Muzyka Martyniuka i Williamsa to przebojowe skrzyżowanie jazzu (od twardego acid po aksamitny smooth), hip-hopu, R&B, soulu, klubowej elektroniki, chilloutu i jeszcze kilku innych zjawisk, których wspólnym mianownikiem jest uwodzicielski groove.
Zgodnie z nazwą zespołu, jest to propozycja do wieczornej rekreacji. Najbardziej „klasyczny” fragment płyty to króciutkie intro na fortepian solo, trochę w stylu Billa Evansa lub Lyle’a Maysa. Potem jest już wyłącznie XXI wiek, czyli przegląd modnych, czarnych stylistyk i parada (kompletnie mi nieznanych), śpiewających gości z całego świata. Współproducentem dwóch piosenek jest wrocławski gitarzysta basowy Adam Kabaciński (Odyssey, See the Light): uporczywy beat, soczysty, elektroniczny riff, odrobina rapu i ślicznie okalające to wszystko solówki na fortepianie i Rhodesie. W minimalistycznej, impresyjnej, pełnej przestrzeni kompozycji Gordon Blues długą solówką na saksofonie popisuje się Jakub Skowroński.

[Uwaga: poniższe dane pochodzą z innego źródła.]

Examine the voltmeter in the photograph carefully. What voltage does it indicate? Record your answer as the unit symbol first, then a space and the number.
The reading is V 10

Gdybyż takie finezyjnie przygotowane,
wielogatunkowe, a przy tym zwarte i konsekwentnie zakomponowane płyty
były codziennością w rozgłośniach publicznych i komercyjnych...

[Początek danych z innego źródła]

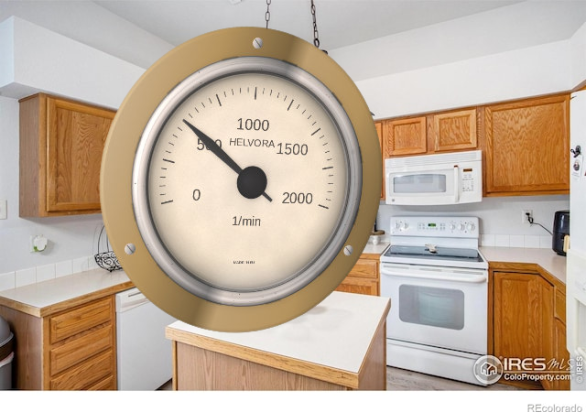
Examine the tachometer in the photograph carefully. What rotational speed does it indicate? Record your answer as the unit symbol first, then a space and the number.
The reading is rpm 500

JAZZ FORUM: Masz 30 lat i udało Ci się spełnić marzenie większości Polaków: wyjechać na koniec świata i zajmować się wyłącznie tym, na co masz ochotę.
MICHAŁ MARTYNIUK: W przerwach między zarabianiem na życie! Jakiś czas temu podjąłem bardzo ważną decyzję, żeby mocno ograniczyć występy w zespołach, z którymi nie było mi artystycznie po drodze, a do których, co tu kryć, byłem zapraszany ze względu na moje umiejętności. Bo to, czego nauczyłem się w szkołach w Polsce, w Nowej Zelandii okazało się niezwykle cenne i niemal od samego początku w Auckland miałem dużo pracy, za to mało takiej, dzięki której rozwijałem się jako samodzielny artysta. Dużo grań i coraz mniej frajdy.

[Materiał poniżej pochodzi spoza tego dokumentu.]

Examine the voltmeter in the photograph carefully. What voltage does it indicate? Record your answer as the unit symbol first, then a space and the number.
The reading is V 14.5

Teraz koncentruję się na własnej muzyce, komponuję, ćwiczę, trochę też uczę gry na fortepianie. Na własne życzenie przestałem zarabiać jako sideman i gram niemal wyłącznie w tych projektach, które współtworzę autorsko, więc musiałem znaleźć sobie inne zajęcia. Jestem instruktorem kitesurfingu. Nauczyłem się też układać drewniane podłogi. I bardzo to lubię, bo kiedy się tym zajmuję, mam wolną głowę i poświęcam się muzyce w dużo większym stopniu, niż gdybym grał nie swoje rzeczy. Praca fizyczna, mechaniczna, nie angażująca głowy, jest jak medytacja. Pozwala rozwijać wyobraźnię. No i daje stabilny dochód.
JF: Czyli z grania jazzu nie można się w Nowej Zelandii utrzymać?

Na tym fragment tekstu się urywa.